Menurut Friedman (2005), ibu yang tahu dan paham tentang jumlah anak yang ideal, maka ibu akan berperilaku sesuai dengan apa yang ia ketahui. 3. Pendidikan Tingkat pendidikan merupakan salah satu aspek social yang dapat mempengaruhi tingkah mempengaruhi tingkah laku manusia. Pendidikan akan memepengaruhi seseorang dalam melakukan respon terhadap sesuatu yang datang dari luar. Orang yang mempunyai pendidikan yang lebih tinggi akan memberikan respon yang lebih rasional dibandingkan mereka yang tidak berpendidikan, karena mereka yang berpendidikan tinggi mampu menghadapi tantangan dengan rasional (Notoadmodjo, 2003). Pendidikan juga akan membuat seseorang terdorong untuk ingin tahu, mencari pengalaman sehingga informasi yang diterima akan menjadi pengetahuan (Azwar, 2000). Penelitian Idwar (2001) disimpulkan bahwa semakin tinggi tingkat pendidikan seorang ibu maka makin besar peluang untuk mengimunisasikan bayinya yaitu 2,215 kali untuk pendidikan tamat SLTA/ke atas dan 0,961 kali untuk pendidikan tamat SLTP/sederajat.
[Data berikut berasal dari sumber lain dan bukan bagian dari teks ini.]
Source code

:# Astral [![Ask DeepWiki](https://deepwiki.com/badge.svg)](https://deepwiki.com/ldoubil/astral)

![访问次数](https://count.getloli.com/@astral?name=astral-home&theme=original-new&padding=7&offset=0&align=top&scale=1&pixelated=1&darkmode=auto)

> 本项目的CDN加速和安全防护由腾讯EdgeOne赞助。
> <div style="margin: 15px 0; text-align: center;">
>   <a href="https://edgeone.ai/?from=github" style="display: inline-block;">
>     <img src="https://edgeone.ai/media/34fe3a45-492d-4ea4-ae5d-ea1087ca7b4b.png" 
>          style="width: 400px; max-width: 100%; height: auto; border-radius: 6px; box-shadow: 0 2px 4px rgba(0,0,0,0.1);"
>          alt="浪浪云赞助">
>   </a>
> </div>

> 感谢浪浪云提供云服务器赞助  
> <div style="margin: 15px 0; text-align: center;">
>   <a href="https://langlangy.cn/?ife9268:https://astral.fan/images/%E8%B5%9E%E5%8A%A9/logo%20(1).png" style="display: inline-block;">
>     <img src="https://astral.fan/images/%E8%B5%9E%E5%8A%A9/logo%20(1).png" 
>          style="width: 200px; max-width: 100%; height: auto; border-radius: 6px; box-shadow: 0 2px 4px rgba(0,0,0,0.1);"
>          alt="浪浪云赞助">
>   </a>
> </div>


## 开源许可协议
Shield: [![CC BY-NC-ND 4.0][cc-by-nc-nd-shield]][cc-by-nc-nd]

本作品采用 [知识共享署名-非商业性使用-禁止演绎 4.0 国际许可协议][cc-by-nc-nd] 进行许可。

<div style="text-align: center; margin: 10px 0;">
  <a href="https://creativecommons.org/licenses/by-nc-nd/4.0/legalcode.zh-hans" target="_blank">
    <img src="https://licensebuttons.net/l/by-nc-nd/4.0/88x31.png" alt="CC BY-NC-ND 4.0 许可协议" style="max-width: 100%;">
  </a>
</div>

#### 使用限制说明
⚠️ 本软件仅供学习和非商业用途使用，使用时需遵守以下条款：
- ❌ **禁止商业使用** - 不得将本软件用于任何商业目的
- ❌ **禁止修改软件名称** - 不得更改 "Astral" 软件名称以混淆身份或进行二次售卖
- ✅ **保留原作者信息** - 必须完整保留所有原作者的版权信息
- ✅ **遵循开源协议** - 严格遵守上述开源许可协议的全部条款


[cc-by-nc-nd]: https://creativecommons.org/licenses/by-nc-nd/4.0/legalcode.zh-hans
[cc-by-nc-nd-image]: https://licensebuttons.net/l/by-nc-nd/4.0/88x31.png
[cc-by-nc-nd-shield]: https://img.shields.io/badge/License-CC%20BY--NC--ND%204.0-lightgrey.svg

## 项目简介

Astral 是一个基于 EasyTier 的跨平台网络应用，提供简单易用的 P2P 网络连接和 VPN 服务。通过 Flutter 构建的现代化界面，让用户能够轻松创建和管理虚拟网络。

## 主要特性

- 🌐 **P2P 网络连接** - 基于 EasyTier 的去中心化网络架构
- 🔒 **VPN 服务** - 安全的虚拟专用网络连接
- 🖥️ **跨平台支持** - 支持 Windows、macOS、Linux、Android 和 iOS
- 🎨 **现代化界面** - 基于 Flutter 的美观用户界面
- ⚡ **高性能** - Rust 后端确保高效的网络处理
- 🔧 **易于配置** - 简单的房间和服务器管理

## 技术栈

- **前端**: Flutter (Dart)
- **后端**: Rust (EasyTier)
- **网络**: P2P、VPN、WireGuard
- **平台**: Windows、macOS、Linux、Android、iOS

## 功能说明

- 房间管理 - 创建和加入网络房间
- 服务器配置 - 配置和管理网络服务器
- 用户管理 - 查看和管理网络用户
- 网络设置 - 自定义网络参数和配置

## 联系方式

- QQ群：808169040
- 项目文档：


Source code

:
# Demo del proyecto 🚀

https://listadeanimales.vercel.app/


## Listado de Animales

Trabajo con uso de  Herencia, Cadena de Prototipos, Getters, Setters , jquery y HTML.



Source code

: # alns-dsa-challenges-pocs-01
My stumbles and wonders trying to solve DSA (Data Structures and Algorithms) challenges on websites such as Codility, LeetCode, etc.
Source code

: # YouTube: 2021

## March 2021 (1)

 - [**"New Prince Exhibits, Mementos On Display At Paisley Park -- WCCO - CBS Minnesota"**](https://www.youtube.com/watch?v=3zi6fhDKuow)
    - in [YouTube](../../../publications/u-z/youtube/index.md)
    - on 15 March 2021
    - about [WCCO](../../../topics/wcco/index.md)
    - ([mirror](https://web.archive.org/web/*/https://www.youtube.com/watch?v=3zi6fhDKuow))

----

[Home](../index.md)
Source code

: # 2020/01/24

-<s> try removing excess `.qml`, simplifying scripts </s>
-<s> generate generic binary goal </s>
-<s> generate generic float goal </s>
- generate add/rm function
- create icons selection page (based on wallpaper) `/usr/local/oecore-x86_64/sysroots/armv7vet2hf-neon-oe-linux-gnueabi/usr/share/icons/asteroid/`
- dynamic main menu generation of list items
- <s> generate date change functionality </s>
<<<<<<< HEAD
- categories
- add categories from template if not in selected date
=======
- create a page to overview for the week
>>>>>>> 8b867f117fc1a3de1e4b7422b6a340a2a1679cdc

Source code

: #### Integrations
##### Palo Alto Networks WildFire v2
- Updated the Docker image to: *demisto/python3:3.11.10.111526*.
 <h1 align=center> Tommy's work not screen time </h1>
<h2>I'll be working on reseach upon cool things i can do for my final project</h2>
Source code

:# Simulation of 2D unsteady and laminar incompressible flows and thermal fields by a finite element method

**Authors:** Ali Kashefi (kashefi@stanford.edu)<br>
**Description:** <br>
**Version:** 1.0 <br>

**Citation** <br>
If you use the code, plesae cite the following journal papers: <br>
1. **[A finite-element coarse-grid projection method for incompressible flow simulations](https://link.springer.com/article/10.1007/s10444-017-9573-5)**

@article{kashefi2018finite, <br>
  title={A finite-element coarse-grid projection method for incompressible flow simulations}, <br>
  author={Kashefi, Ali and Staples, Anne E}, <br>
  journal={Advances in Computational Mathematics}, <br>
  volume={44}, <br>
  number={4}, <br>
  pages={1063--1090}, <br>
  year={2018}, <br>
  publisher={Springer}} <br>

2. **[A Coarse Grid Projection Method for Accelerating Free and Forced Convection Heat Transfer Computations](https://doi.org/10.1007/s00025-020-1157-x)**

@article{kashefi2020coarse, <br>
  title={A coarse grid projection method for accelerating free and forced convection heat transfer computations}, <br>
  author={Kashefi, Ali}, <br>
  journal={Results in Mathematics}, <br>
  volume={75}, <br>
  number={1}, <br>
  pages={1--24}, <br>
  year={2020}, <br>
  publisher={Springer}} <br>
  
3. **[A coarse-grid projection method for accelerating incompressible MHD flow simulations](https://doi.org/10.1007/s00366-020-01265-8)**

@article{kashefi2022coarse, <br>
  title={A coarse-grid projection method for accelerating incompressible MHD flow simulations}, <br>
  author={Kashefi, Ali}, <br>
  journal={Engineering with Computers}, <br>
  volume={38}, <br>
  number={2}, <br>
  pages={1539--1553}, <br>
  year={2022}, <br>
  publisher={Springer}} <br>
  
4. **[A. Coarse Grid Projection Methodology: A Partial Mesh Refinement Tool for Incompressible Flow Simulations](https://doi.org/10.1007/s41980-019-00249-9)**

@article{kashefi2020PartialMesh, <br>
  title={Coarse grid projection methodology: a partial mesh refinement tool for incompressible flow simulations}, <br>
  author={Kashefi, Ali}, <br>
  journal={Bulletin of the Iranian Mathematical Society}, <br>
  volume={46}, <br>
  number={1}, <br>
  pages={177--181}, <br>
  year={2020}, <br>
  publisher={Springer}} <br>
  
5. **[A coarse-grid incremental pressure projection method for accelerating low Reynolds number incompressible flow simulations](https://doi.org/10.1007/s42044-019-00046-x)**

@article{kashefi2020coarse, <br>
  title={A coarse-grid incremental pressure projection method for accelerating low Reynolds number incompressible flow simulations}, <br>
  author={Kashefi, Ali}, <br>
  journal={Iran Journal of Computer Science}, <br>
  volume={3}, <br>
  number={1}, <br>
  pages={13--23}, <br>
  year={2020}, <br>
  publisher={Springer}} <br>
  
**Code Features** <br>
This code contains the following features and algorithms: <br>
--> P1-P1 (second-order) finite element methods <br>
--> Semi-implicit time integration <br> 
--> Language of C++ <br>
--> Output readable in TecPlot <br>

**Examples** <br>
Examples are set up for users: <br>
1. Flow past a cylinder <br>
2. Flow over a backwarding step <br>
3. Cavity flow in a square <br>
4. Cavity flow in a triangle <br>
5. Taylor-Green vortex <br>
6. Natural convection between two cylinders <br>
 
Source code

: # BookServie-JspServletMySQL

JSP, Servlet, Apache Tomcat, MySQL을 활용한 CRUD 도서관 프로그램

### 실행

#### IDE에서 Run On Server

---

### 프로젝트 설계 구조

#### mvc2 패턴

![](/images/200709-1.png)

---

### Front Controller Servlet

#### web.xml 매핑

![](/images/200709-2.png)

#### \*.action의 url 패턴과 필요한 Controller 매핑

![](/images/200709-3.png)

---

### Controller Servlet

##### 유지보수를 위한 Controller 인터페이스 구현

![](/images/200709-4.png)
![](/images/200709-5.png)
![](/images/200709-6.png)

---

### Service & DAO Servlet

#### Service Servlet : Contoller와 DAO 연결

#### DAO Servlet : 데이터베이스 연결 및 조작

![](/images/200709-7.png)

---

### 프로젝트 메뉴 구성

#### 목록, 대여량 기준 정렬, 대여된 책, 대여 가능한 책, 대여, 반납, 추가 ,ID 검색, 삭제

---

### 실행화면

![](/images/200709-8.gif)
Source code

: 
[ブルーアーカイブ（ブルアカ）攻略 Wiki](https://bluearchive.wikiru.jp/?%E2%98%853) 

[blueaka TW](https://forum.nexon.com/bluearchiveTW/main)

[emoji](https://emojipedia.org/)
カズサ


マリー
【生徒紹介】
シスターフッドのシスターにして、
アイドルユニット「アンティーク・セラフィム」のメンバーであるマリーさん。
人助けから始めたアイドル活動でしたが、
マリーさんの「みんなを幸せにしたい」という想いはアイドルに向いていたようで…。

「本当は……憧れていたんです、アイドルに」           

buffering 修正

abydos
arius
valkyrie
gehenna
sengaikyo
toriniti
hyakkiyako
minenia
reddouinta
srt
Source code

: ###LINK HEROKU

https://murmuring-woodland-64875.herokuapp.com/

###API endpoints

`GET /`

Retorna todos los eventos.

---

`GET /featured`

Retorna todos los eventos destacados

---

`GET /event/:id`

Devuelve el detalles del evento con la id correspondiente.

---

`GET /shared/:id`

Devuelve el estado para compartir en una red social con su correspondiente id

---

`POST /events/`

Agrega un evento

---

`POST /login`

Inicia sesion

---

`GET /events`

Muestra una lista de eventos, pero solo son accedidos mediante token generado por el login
Menurut Lestari (2007), makin tinggi pendidikan ibu maka akan lebih mudah menerima, mempunyai sikap dan berprilaku sesuai dengan yang dianjurkan. Demikian sebaliknya makin rendah pendidikan ibu maka akan

lebih sulit menyerap informasi, tingkat pendidikan formal ibu akan mempengaruhi sikap dan tindakan ibu terhadap pemeliharaan anak terutama imunisasi. Menurut penelitian Feby Angzila (2009), menujukan bahwa adanya hubungan positif antara tingkat pendidikan formal ibu dengan status imunisasi dasar dengan hasil uji statistik menghasilkan nilai X2 hitung = 12,071 dengan df = 3 dan nilai p value = 0,007. Nilai X tabel = 7,815 maka nilai X2 hitung > X tabel dan nilai p < 0,05. Menurut penelitian Rini (2009), menunjukan bahwa ada hubungan antara pendidikan (p=0,021 dan koefisien phi=0,359) dengan status kelengkapan imunisasi dasar pada bayi. 4. Umur Umur merupakan salah satu sifat karakteristik tentang orang yang sangat utama. Umur mempunyai hubungan dengan tingkat keterpaparan, besarnya resiko serta sifat resistensi. Perbedaan pengalaman terhadap masalah kesehatan/penyakit dan pengambilan keputusan dipengaruhi oleh umur individu tersebut (Noor, N. N (2000). Dari penelitian Ali,Muhammad (2002) didapatkan bahwa usia ibu berhubungan dengan pengetahuan dan perilaku mereka terhadap imunisasi (p < 0,05).

Dari penelitian Salma Padri,dkk (2000) juga menemukan bahwa faktor utama yang berhubungan dengan imunisasi campak adalah umur ibu. Apabila usia ibu >20 tahun dan <35 tahun maka semakin besar peluang ibu untuk mengimunisasikan anaknya. Penelitian Ibrahim (2001) menunjukan bahwa karakteristik ibu yang erat hubunganya dengan status imunisasi anak adalah umur ibu, yaitu umur ibu yang dihitung sejak lahir sampai saat penelitian. 5. Status Sosial Ekonomi Status sosial adalah sekumpulan hak dan kewajian yang dimiliki seseorang dalam masyarakatnya. Orang yang memiliki status sosial yang tinggi akan ditempatkan lebih tinggi dalam struktur masyarakat dibandingkan dengan orang yang status sosialnya rendah. Terdapatnya penyebaran masalah kesehatan yang berbeda berdasarkan status sosial ekonomi pada umumnya dipengaruhi oleh 2 (dua) hal, yaitu terdapatnya perbedaan kemampuan ekonomis dalam mencegah penyakit atau mendapatkan pelayanan kesehatan dan terdapatnya perbedaan sikap hidup dan perilaku hidup yang dimiliki. Menurut Noor, N. N (2000), menyebutkan bahwa berbagai variabel sangat erat hubunganya dengan status sosial ekonomi sehingga merupakan karakteristik. Status sosial ekonomi erat hubunganya dengan pekerjaan,

pendapatan keluarga daerah tempat tinggal, kebiasaan hidup dan lain sebagainya. Menurut Ali Muhammad (2002), status sosial ekonomi berhubungan dengan cakupan imunisasi dan opini orang tua tentang vaksin berhubungan dengan status imunisasi anak mereka. Depkes RI (2000) juga menyebutkan status sosial ekonomi juga merupakan komponen pendukung ibu melakukan imunisasi dasar pada bayi, dalam hal ini sumber pendapatan atau penghasilan.